Через высокие ажурные позолоченные ворота можно было войти в сохранившийся во всей своей красоте королевский парк — образчик [718] планировки, созданный Ленотром. Идет посетитель по широкой, слегка подымающейся в гору аллее, обсаженной вековыми липами, и не подозревает, что через несколько шагов перед ним откроется одна из тех панорам, с которыми может сравниться лишь панорама, открывающаяся с наших московских Ленинских гор. Париж, как и Москва,— на ладони, и так же, как и Москва-река, причудливо извивается Сена. Вдоль ее высокого берега, на три километра, тянется чугунная узорчатая решетка. Тут когда-то прогуливались кавалеры в светлых камзолах, в белых чулках и башмаках с красным каблучком, дамы в напудренных париках и наполеоновские маршалы в блестящих мундирах.

Время и исторические события разрушили старый дворец. От него уцелела лишь комната, где родился объединитель Франции, le «Roi Soleil» — «Король Солнце», Людовик XIV: солнце, как эмблема, входило в рисунок королевского герба.

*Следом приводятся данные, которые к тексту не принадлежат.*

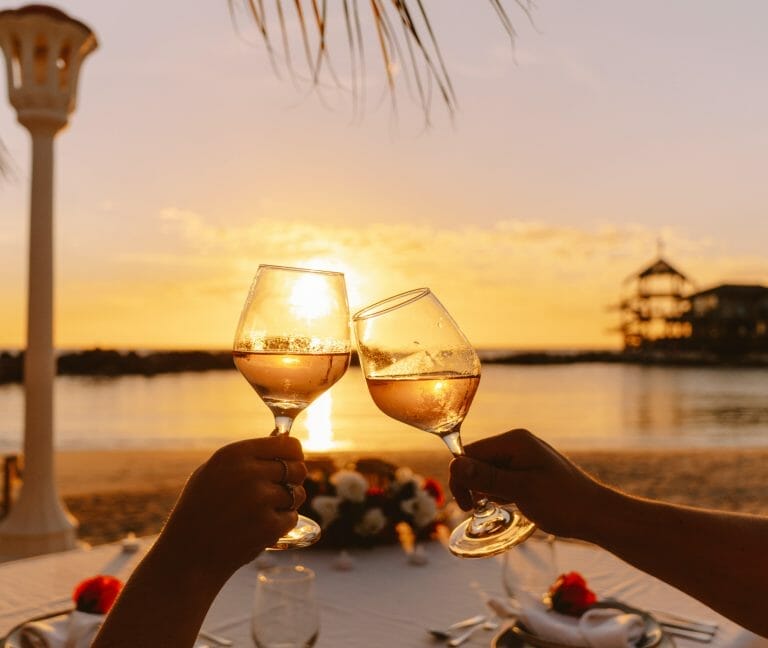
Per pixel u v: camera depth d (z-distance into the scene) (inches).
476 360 44.8
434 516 100.3
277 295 39.8
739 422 1119.6
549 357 3654.0
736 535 40.6
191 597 28.8
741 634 69.7
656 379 2420.0
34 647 62.3
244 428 999.6
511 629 66.3
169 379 2194.9
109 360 2421.3
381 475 111.5
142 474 498.0
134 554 95.0
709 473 502.3
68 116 221.3
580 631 63.5
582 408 1334.9
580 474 42.8
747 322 4025.6
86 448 736.3
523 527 44.6
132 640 27.9
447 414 43.3
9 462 282.7
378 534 97.5
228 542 29.0
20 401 1510.8
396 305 44.9
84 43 218.8
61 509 217.6
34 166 219.6
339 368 40.0
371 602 77.5
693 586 40.8
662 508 42.0
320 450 642.8
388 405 43.4
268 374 38.7
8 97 215.5
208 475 29.7
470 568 89.7
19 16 205.8
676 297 4111.7
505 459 43.7
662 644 65.3
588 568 91.5
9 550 208.4
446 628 70.4
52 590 81.9
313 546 96.8
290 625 59.3
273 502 29.3
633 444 812.6
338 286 41.6
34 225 216.5
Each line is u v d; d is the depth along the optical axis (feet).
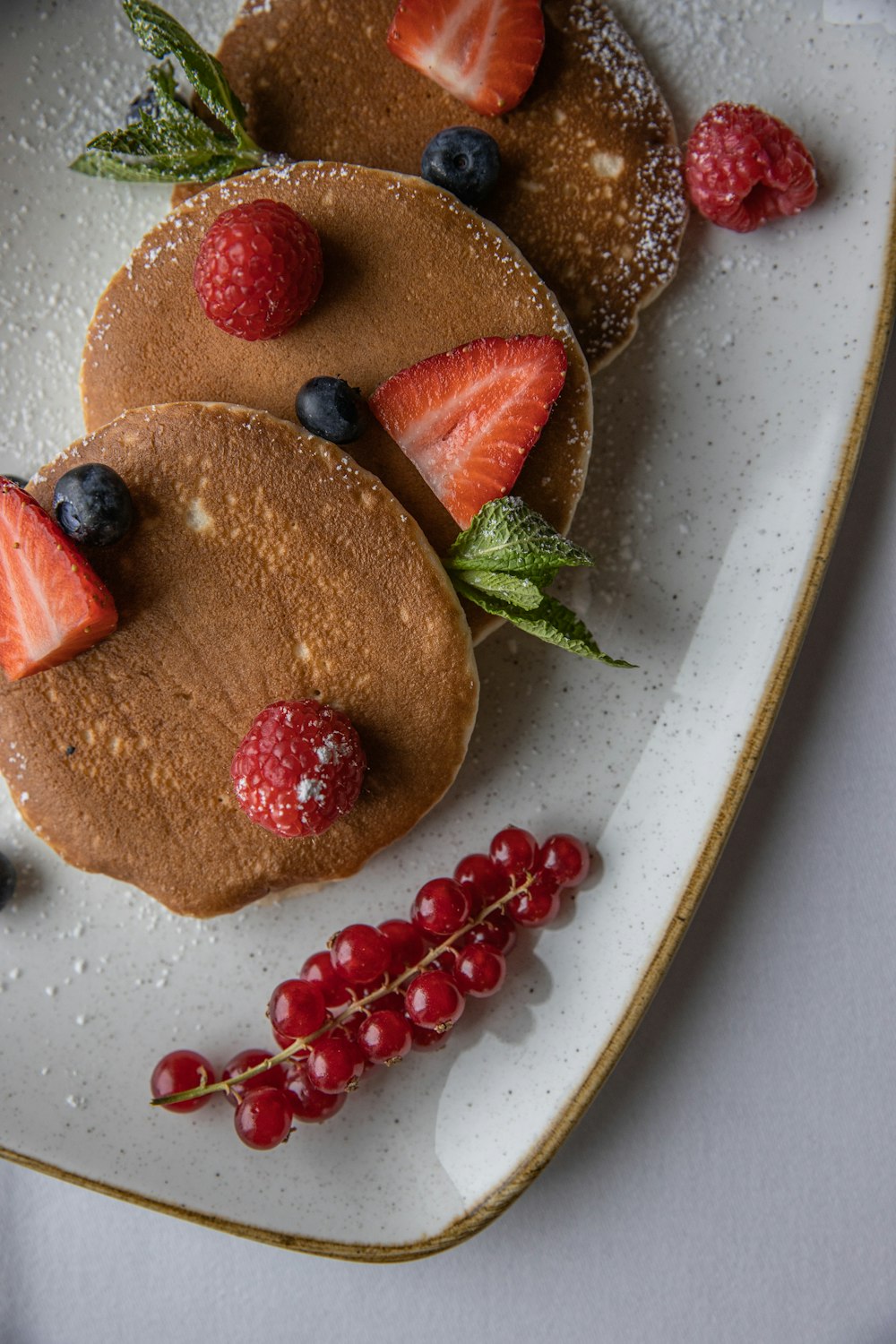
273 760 1.24
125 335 1.31
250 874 1.31
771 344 1.36
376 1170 1.34
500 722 1.37
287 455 1.27
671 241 1.34
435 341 1.29
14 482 1.33
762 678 1.33
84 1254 1.38
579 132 1.34
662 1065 1.37
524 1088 1.33
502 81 1.32
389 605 1.28
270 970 1.37
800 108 1.36
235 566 1.28
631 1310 1.36
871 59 1.34
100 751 1.30
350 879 1.37
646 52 1.36
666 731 1.35
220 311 1.25
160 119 1.30
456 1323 1.36
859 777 1.36
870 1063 1.35
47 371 1.39
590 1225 1.36
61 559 1.24
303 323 1.29
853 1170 1.35
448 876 1.37
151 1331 1.38
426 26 1.30
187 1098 1.29
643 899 1.34
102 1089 1.37
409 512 1.30
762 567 1.34
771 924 1.37
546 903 1.32
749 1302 1.35
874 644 1.36
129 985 1.38
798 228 1.36
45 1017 1.38
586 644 1.27
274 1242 1.33
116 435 1.28
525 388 1.27
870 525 1.37
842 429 1.34
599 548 1.37
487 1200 1.32
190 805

Практичные французы устроили здесь гостиницу для приезжавших из Парижа влюбленных парочек. Историческую известность комнаты подняло подписание в ней Сен-Жерменского мирного договора в 1919 году.

Об эпохе Людовика XIV напоминали и мраморные доски на домах его приближенных. Как же было не поинтересоваться в таком городе историей и того полуразвалившегося домишка, что мы приобрели еще в лето 1918 года, когда под угрозой бомбардировок дома срочно продавались за гроши.

* * *

Французы — большие охотники до документов, и сама купчая крепость приобретенного нами владеньица упоминала о всех прежних владельцах нашего нового имущества начиная с того момента, когда этот домишко, принадлежавший монастырю маркизы де Мэнтенон, морганатической супруги Людовика XIV, был национализирован и продан с торгов революционными властями.

Прислоненный к скалистому склону горы, составлявшему его четвертую стену, наш домик, сложенный из добытого в той же горе камня, высился местами до трех, местами до четырех этажей, каждый в две-три комнаты. Одна из них большая, другая малюсенькая, полы то деревянные, то каменные, ни одна из ступеней сложенной винтом лестницы не была похожей на другую.

— Неужели придется жить в этой дыре? — сказал я Наташе, когда в первый раз входил в закопченную комнату нижнего этажа, служившую курятником, а впоследствии обращенную в нашу уютную гостиную. От сырости со стен текла вода, а деревянные половицы были покрыты вековым слоем окаменелой грязи.

— Да, непременно, и ты увидишь, что когда-нибудь мы будем здесь очень счастливы,— ответила она.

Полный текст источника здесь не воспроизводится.